El ex director de campaña de Donald Trump, Paul Manafort, y su antiguo socio Rick Gates se entregaron este lunes en las oficinas del FBI en Washington horas después de que se le comunicara que iba a ser procesado.

Manafort y Gates son las dos primeras personas que se enfrentarán a cargos en la investigación dirigida por el consejero especial Robert Mueller –en funciones de fiscal– sobre la injerencia rusa en la campaña de las elecciones presidenciales de 2016.

Manafort salió de su departamento del norte de Virginia poco después de las ocho de la mañana, ocultando su rostro a las cámaras de televisión. 15 minutos después entraba a las oficinas del FBI acompañado de su abogado.

Las acusaciones a las que se enfrentan ambos no están claras. La investigación de Mueller es muy amplia, cubriendo conspiración, blanqueo de capitales y evasión fiscal.
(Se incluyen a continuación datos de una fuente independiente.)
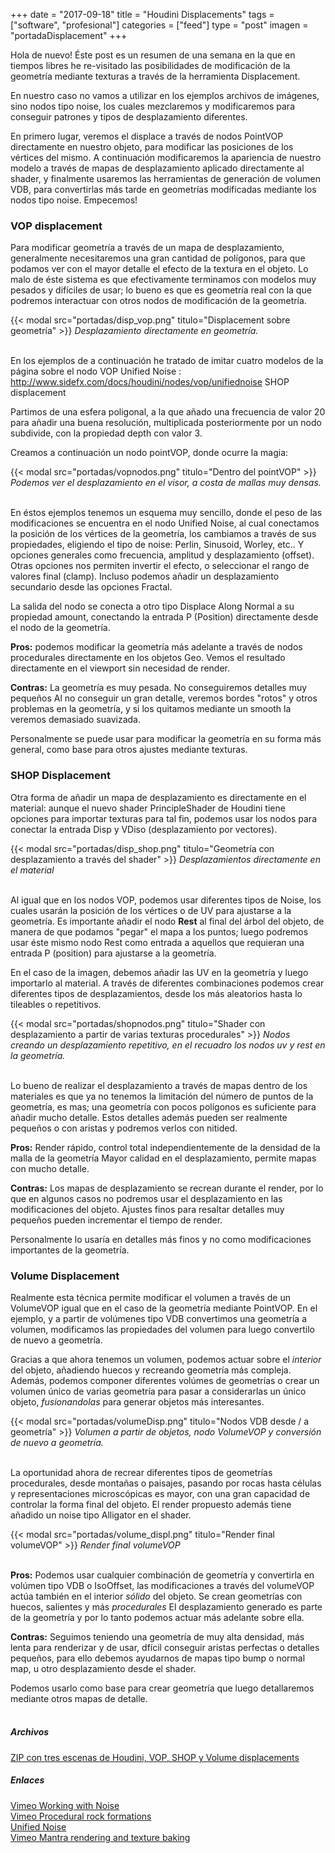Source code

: +++
date = "2017-09-18"
title = "Houdini Displacements"
tags = ["software", "profesional"]
categories = ["feed"]
type = "post"
imagen = "portadaDisplacement"
+++

Hola de nuevo! Éste post es un resumen de una semana en la que en tiempos libres he re-visitado las posibilidades de modificación de la geometría mediante texturas a través de la herramienta Displacement.

En  nuestro caso no vamos a utilizar en los ejemplos archivos de imágenes, sino nodos tipo noise, los cuales mezclaremos y modificaremos para conseguir patrones y tipos de desplazamiento diferentes.

<!--more-->

En primero lugar, veremos el displace a través de nodos PointVOP directamente en nuestro objeto, para modificar las posiciones de los vértices del mismo. A continuación modificaremos la apariencia de nuestro modelo a través de mapas de desplazamiento aplicado directamente al shader, y finalmente usaremos las herramientas de generación de volumen VDB, para convertirlas más tarde en geometrías modificadas mediante los nodos tipo noise. Empecemos!

### VOP displacement

Para modificar geometría a través de un mapa de desplazamiento, generalmente necesitaremos una gran cantidad de polígonos, para que podamos ver con el mayor detalle el efecto de la textura en el objeto. Lo malo de éste sistema es que efectivamente terminamos con modelos muy pesados y difíciles de usar; lo bueno es que es geometría real con la que podremos interactuar con otros nodos de modificación de la geometría.

{{< modal src="portadas/disp_vop.png" titulo="Displacement sobre geometría" >}}
*Desplazamiento directamente en geometría.*
<br/>&nbsp;<br />

En los ejemplos de  a continuación he tratado de imitar cuatro modelos de la página sobre el nodo VOP Unified Noise : http://www.sidefx.com/docs/houdini/nodes/vop/unifiednoise
SHOP displacement

Partimos de una esfera poligonal, a la que añado una frecuencia de valor 20 para añadir una buena resolución, multiplicada posteriormente por un nodo subdivide, con la propiedad depth con valor 3.

Creamos a continuación un nodo pointVOP, donde ocurre la magia:


{{< modal src="portadas/vopnodos.png" titulo="Dentro del pointVOP" >}}
*Podemos ver el desplazamiento en el visor, a costa de mallas muy densas.*
<br/>&nbsp;<br />


En éstos ejemplos tenemos un esquema muy sencillo, donde el peso de las modificaciones se encuentra en el nodo Unified Noise, al cual conectamos la posición de los vértices de la geometría, los cambiamos a través de sus propiedades, eligiendo el tipo de noise: Perlin, Sinusoid, Worley, etc..  Y opciones generales como frecuencia, amplitud y desplazamiento (offset). Otras opciones nos permiten invertir el efecto, o seleccionar el rango de valores final (clamp). Incluso podemos añadir un desplazamiento secundario desde las opciones Fractal.

La salida del nodo se conecta a otro tipo Displace Along Normal a su propiedad amount, conectando la entrada P (Position) directamente desde el nodo de la geometría.

**Pros:**
podemos modificar la geometría más adelante a través de nodos procedurales directamente en los objetos Geo.
Vemos el resultado directamente en el viewport sin necesidad de render.

**Contras:**
La geometría es muy pesada. 
No conseguiremos detalles muy pequeños
Al no conseguir un gran detalle, veremos bordes "rotos" y otros problemas en la geometría, y si los quitamos mediante un smooth la veremos demasiado suavizada.

Personalmente se puede usar para modificar la geometría en su forma más general, como base para otros ajustes mediante texturas.

### SHOP Displacement

Otra forma de añadir un mapa de desplazamiento es directamente en el material: aunque el nuevo shader PrincipleShader de Houdini tiene opciones para importar texturas para tal fin, podemos usar los nodos para conectar la entrada Disp y VDiso (desplazamiento por vectores).

{{< modal src="portadas/disp_shop.png" titulo="Geometría con desplazamiento a través del shader" >}}
*Desplazamientos directamente en el material*
<br/>&nbsp;<br />

Al igual que en los nodos VOP, podemos usar diferentes tipos de Noise, los cuales usarán la posición de los vértices o de UV para ajustarse a la geometría. Es importante añadir el nodo **Rest** al final del árbol del objeto, de manera de que podamos "pegar" el mapa a los puntos; luego podremos usar éste mismo nodo Rest como entrada a aquellos que requieran una entrada P (position) para ajustarse a la geometría.

En el caso de la imagen, debemos añadir las UV en la geometría y luego importarlo al material. A través de diferentes combinaciones podemos crear diferentes tipos de desplazamientos, desde los más aleatorios hasta lo tileables o repetitivos.

{{< modal src="portadas/shopnodos.png" titulo="Shader con desplazamiento a partir de varias texturas procedurales" >}}
*Nodos creando un desplazamiento repetitivo, en el recuadro los nodos uv y rest en la geometría.*
<br/>&nbsp;<br />

Lo bueno de realizar el desplazamiento a través de mapas dentro de los materiales es que ya no tenemos la limitación del número de puntos de la geometría, es mas; una geometría con pocos polígonos es suficiente para añadir mucho detalle. Estos detalles además pueden ser realmente pequeños o con aristas y podremos verlos con nitided.

**Pros:**
Render rápido, control total independientemente de la densidad de la malla de la geometría
Mayor calidad en el desplazamiento, permite mapas con mucho detalle.

**Contras:**
Los mapas de desplazamiento se recrean durante el render, por lo que en algunos casos no podremos usar el desplazamiento en las modificaciones del objeto.
Ajustes finos para resaltar detalles muy pequeños pueden incrementar el tiempo de render.

Personalmente lo usaría en detalles más finos y no como modificaciones importantes de la geometría.


### Volume Displacement
Realmente esta técnica permite modificar el volumen a través de un VolumeVOP igual que en el caso de la geometría mediante PointVOP.
En el ejemplo, y a partir de volúmenes tipo VDB convertimos una geometría a volumen, modificamos las propiedades del volumen para luego convertilo de nuevo a geometría.

Gracias a que ahora tenemos un volumen, podemos actuar sobre el *interior* del objeto, añadiendo huecos y recreando geometría más compleja. Además, podemos componer diferentes volúmes de geometrías o crear un volumen único de varias geometría para pasar a considerarlas un único objeto, *fusionandolas* para generar objetos más interesantes.

{{< modal src="portadas/volumeDisp.png" titulo="Nodos VDB desde / a geometría" >}}
*Volumen a partir de objetos, nodo VolumeVOP y conversión de nuevo a geometría.*
<br/>&nbsp;<br />

La oportunidad ahora de recrear diferentes tipos de geometrías procedurales, desde montañas o paisajes, pasando por rocas hasta células y representaciones microscópicas es mayor, con una gran capacidad de controlar la forma final del objeto. El render propuesto además tiene añadido un noise tipo Alligator en el shader.

{{< modal src="portadas/volume_displ.png" titulo="Render final volumeVOP" >}}
*Render final volumeVOP*
<br/>&nbsp;<br />

**Pros:**
Podemos usar cualquier combinación de geometría y convertirla en volúmen tipo VDB o IsoOffset, las modificaciones a través del volumeVOP actúa también en el interior *sólido* del objeto.
Se crean geometrías con huecos, salientes y más *procedurales*
El desplazamiento generado es parte de la geometría y por lo tanto podemos actuar más adelante sobre ella.

**Contras:**
Seguimos teniendo una geometría de muy alta densidad, más lenta para renderizar y de usar, dfícil conseguir aristas perfectas o detalles pequeños, para ello debemos ayudarnos de mapas tipo bump o normal map, u otro desplazamiento desde el shader.

Podemos usarlo como base para crear geometría que luego detallaremos mediante otros mapas de detalle.
<br/>&nbsp;<br />

##### Archivos

[ZIP con tres escenas de Houdini, VOP, SHOP y Volume displacements](archivos/files_displacement.zip)<br/>

##### Enlaces
[Vimeo Working with Noise](https://vimeo.com/75313908)<br/>
[Vimeo Procedural rock formations](https://vimeo.com/228238370)<br/>
[Unified Noise](http://www.sidefx.com/docs/houdini/nodes/vop/unifiednoise)<br/>
[Vimeo Mantra rendering and texture baking](https://vimeo.com/143618200)<br/>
Ante la noticia, el presidente estadounidense, Donald Trump, alegó en su Twitter que los hechos que implican a Manafort ocurrieron hace muchos años, antes de que se integrara en su campaña electoral. Sin embargo, el auto de procesamiento indica que se investiga a Manafort por varios hechos, algunos de los cuales han tenido lugar este año.

El mandatario aprovechó el tuit para pedir que se investigue a Hillary Clinton (“Crooked Hillary”, la corrupta Hillary) y a los demócratas.

Manafort se unió a la campaña de Trump en marzo de 2016, cuando los republicanos se enfrentaban a la posibilidad de la primera convención en disputa desde 1976. Trump tenía una mayoría de delegados, pero varios dirigentes republicanos discutían la posibilidad de que se eligiera otro candidato.

Antes de convertirse en el director de campaña de Trump, Manafort tenía amplios vínculos comerciales con Ucrania, donde representó a importante figuras favorables a Moscú, incluido su entonces presidente Yanukóvich. Tras la publicación de sus acuerdos comerciales en Ucrania, a Manafort se le pidió su dimisión del equipo de campaña de Trump en agosto de 2016.